1. ## Derivitives Help!

Find an equation of the straight line that is tangent to the graph of f(x) root(x+1) and parallel to x - 6y+4 = 0.

Find the slope of the tangent to the curve 1/x + 1/y = 1 at the point (2,2).

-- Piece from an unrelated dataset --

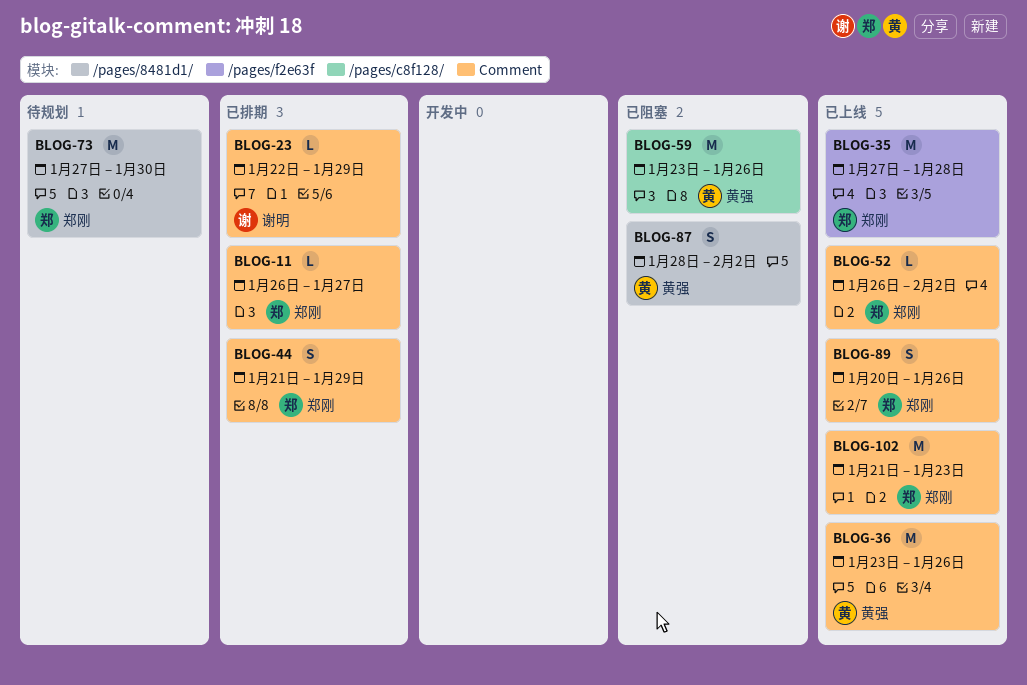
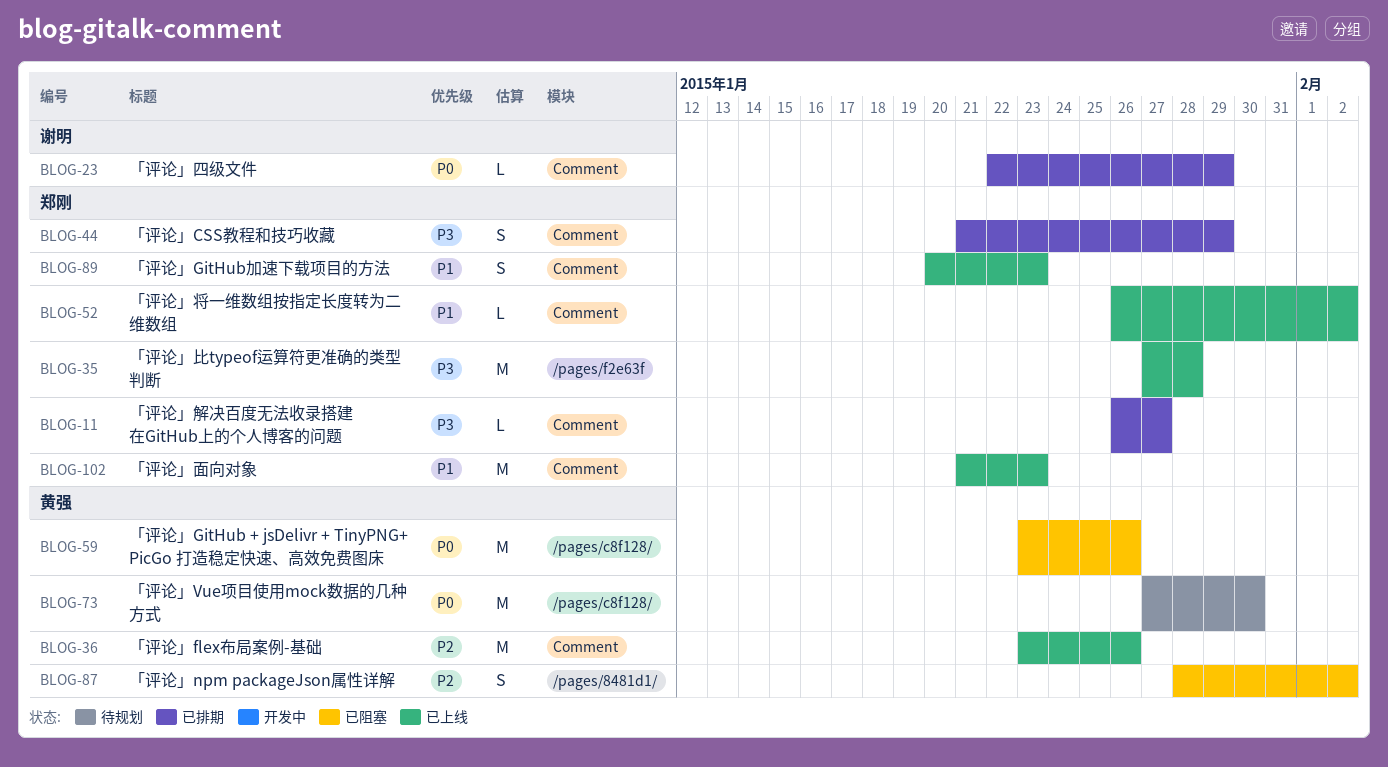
BLOG-73, owner: 郑刚 -> 黄强
BLOG-73, label: /pages/8481d1/ -> /pages/c8f128/
BLOG-89, due: Jan 26 -> Jan 23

2. Originally Posted by mathamatics112
Find an equation of the straight line that is tangent to the graph of f(x) = root(x+1) and parallel to x - 6y+4 = 0.
$\displaystyle f(x) = \sqrt{x+1}$

slope of tangent = f'(x)

$\displaystyle f'(x) = \frac{-1}{2\sqrt{x+1}}$

slope of tangent, which is parallel to line x - 6y+4 = 0 , is $\displaystyle \frac{1}{6}$

so,

$\displaystyle f'(x) = \frac{-1}{2\sqrt{x+1}}=\frac{1}{6}$

$\displaystyle \sqrt{x+1}=-3$

$\displaystyle \Rightarrow x= 8$

$\displaystyle y = \sqrt{8+1}=3$

so, (8, 3) is the point on the curve where tangent is drawn.

eqn of tangent

y = mx + b

$\displaystyle y = \frac{1}{6}x + b$

$\displaystyle 3 = \frac{1}{6}(8) + b$

$\displaystyle b = \frac{5}{3}$

so, eqn of tangent is

$\displaystyle y = \frac{1}{6}x + \frac{5}{3}$

3. Originally Posted by mathamatics112
Find the slope of the tangent to the curve 1/x + 1/y = 1 at the point (2,2).
$\displaystyle \frac{1}{x}+\frac{1}{y}=1$

differentiating wrt x,

$\displaystyle \frac{-1}{x^2}-\frac{1}{y^2}y'=0$

$\displaystyle y' =\frac{-y^2}{x^2}$

$\displaystyle y' \;at\; (2, 2) =\frac{-(2)^2}{(2)^2}=-1$

so, slope of tangent at (2, 2) is -1

eqn of tangent

y = mx + b

2 = -1(2) + b

b = 4

eqn of tangent is

y = -x + 4